You are currently viewing Appetite for Awkwardness: “I Think You Should Leave” Season 3 reviewed

Appetite for Awkwardness: “I Think You Should Leave” Season 3 reviewed

Tim Robinson has done it again in creating a series of jokes that will make people laugh hard, scratch their heads, and/or incorporate them into inside jokes they share with their friends. (If you love “I Think You Should Leave,” that’s part of its love language.) The main headline is that if you enjoyed the previous two seasons, you must treat yourself to more of the crescendoing absurdity that Robinson and co-creator Zach Kanin have very much made their own. If you didn’t like the show, THEN WHAT ARE YOU EVEN DOING HERE?

Back in 2019, Robinson appeared on “Late Night with Seth Meyers,” in which the host summed up the show aptly: “People who will not admit they are wrong.” “I Think You Should Leave,” with six more 20-minute episodes, has hardly changed from such a set-up. And yet these skits prove that it blissfully still works. With Robinson sometimes acting as the most intense or most demure in the room, the series hasn’t engineered a sense of humor but a comedy structure applied to different social hells—work presentations, parties, appearing on game shows, etc. It would feel too familiar or repetitive if the sketches didn’t always break free to the strangest character obsessions a writer’s room could concoct (like with a series-topping bit that shows you what “The Driving Crooner” is).

It’s strange but fitting how this plays out—there are so many disappointing comedy sequels and follow-ups, but “I Think You Should Leave” is continuous in its oddly brilliant ways. Each skit develops like a new chapter from a still-being-written saga about a world where rage is an epidemic, passing on from one character to another in the show. Take here, in which Will Forte plays a snooty man who crawls under a parked van in a driveway and gets his long ponytail stuck. He proceeds to throw a fit, which gets another man with a ponytail across the street all on his high horse. That’s not even the 10th funniest skit of this season, which makes all apparent how on-the-nose it would be if Robinson were to make a joke about someone who thinks the sky is falling.

Like past installments, this series brings in other people who get a chance to be as intense as Robinson can be. If there’s any straining in this season, it’s in people who aren’t as practiced in this degree of screeching chaos. So while we see the likes of Tim Meadows, Tim Heidecker, and Fred Armisen, they look slightly out of their league, and the bits aren’t as strong. Returning heavyweight weirdos like Patti Harrison (with a bizarrely muted sketch) and Conner O’Malley are more immediately on Robinson’s wavelength.
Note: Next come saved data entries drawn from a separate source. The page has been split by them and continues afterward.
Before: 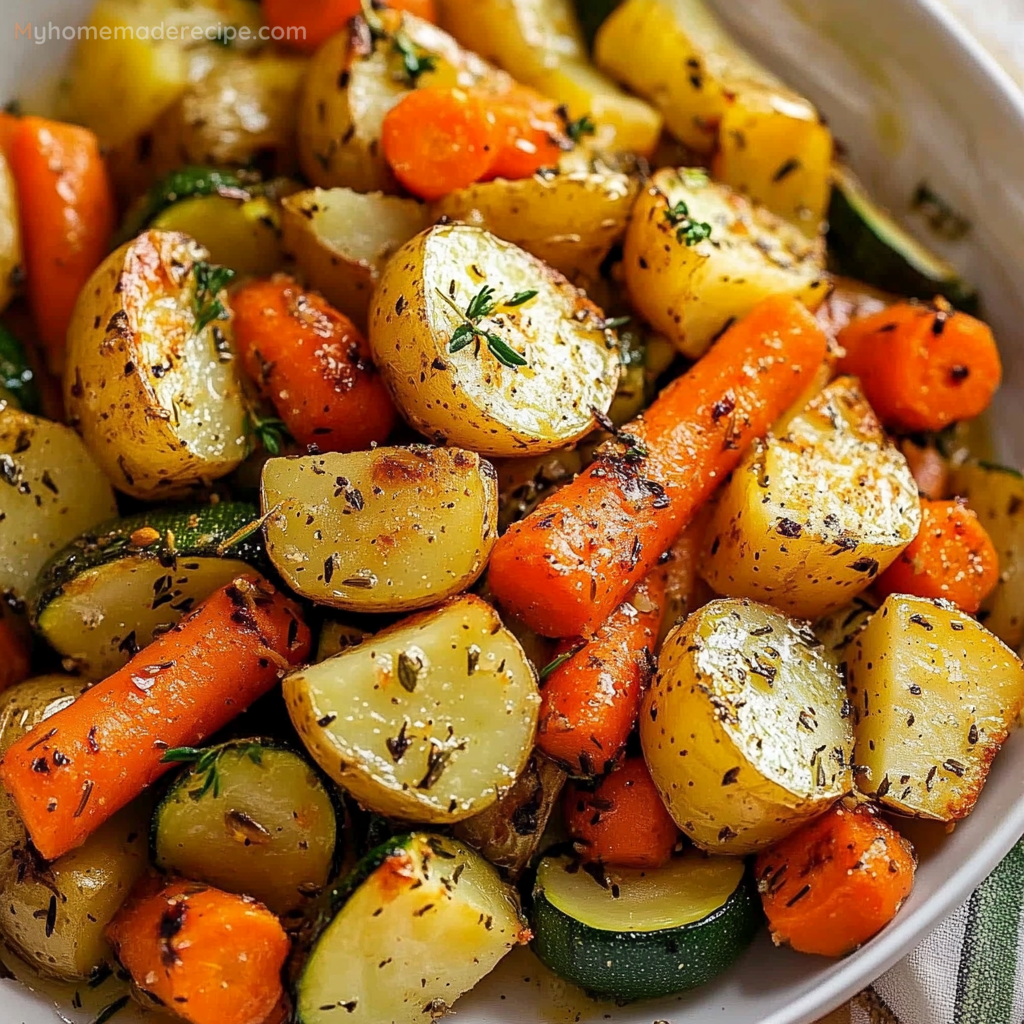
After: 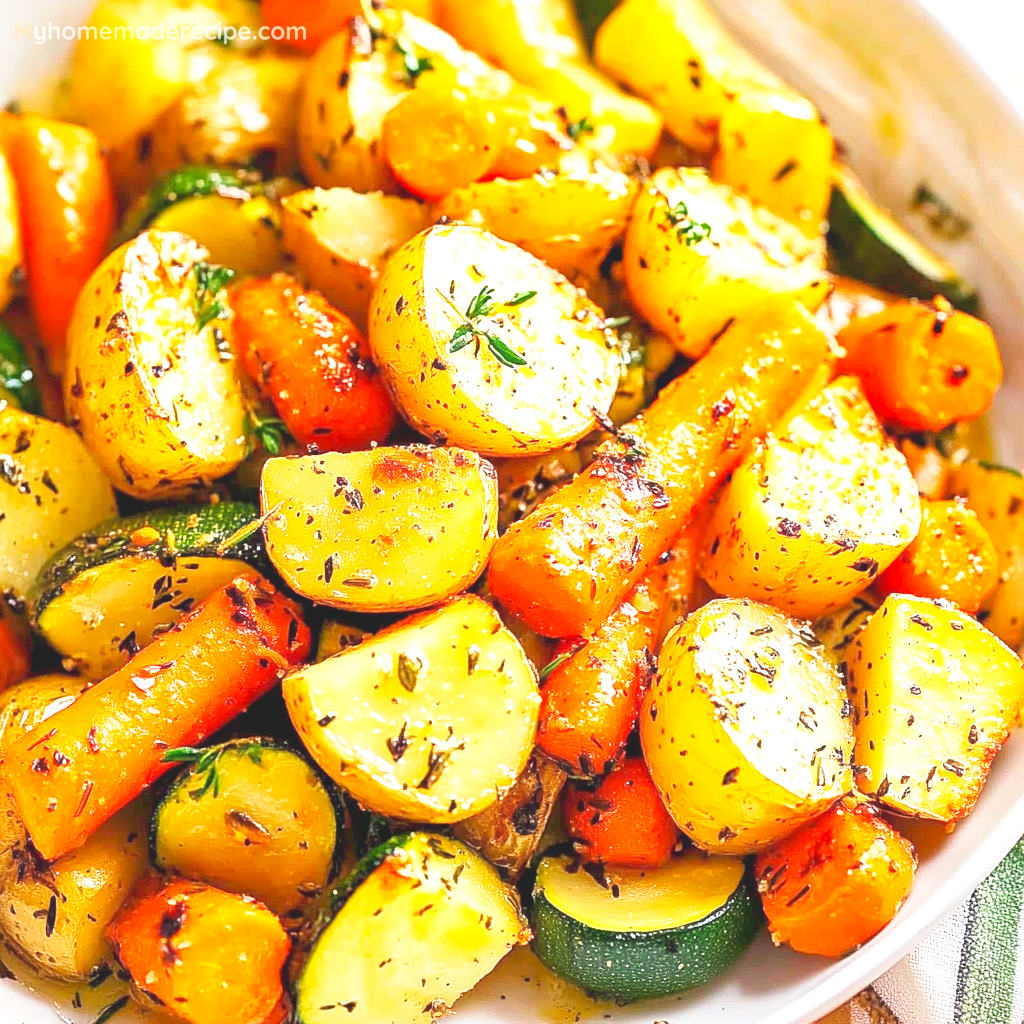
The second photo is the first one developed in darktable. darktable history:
tone curve: curves: ch0 [(0, 0.039) (0.104, 0.094) (0.285, 0.301) (0.689, 0.764) (0.89, 0.926) (0.994, 0.971)]; ch1 [(0, 0) (0.337, 0.249) (0.437, 0.411) (0.485, 0.487) (0.515, 0.514) (0.566, 0.563) (0.641, 0.655) (1, 1)]; ch2 [(0, 0) (0.314, 0.301) (0.421, 0.411) (0.502, 0.505) (0.528, 0.54) (0.557, 0.555) (0.612, 0.583) (0.722, 0.67) (1, 1)], preserve colors none
contrast brightness saturation: contrast -0.272
exposure: black level correction 0, exposure 2.106 EV, compensate highlight preservation false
There are so many laugh-out-loud jokes here, so many jarring plot turns, and so many ordinary situations that become creatively perverted. I don’t want to spoil them for you, but more instill confidence about embracing what you’ve loved before, like any time Robinson sells a product, hunched over in front of a green screen. The former “SNL” writer and “Detroiters” star has a golden throat that’s covered in rust, paired with an intense gaze that he can immediately put fire and fear behind. One of the best things that Netflix has ever done is give Robinson his own creative kingdom, all so that he and his peers can rip down the tapestries and scream at the walls.

It’s difficult not to indulge the urge to just list quotes right now. (And plenty of fans may do that in the comments; definitely have at it.) After a critically acclaimed first two seasons, which racked up WGA Award wins in 2020 and 2022 as well as two Emmy noms last year, I Think You Should Leave has returned to us. (All episodes drop May 30 on Netflix.) Are the installments this time around longer? They are not. They average around 15 minutes in length. Are there more of them? Also no—there are, once again, six—but this ends up working: Many fans have found that rewatches are even more rewarding than the initial binge, and these short runtimes, and a general quality-over-quantity approach to the writing, make it easy to find and replay your favorite sketches. It works in the show’s favor, so they have stuck to the formula. As season three character The Driving Crooner would say, “It’s just too good!”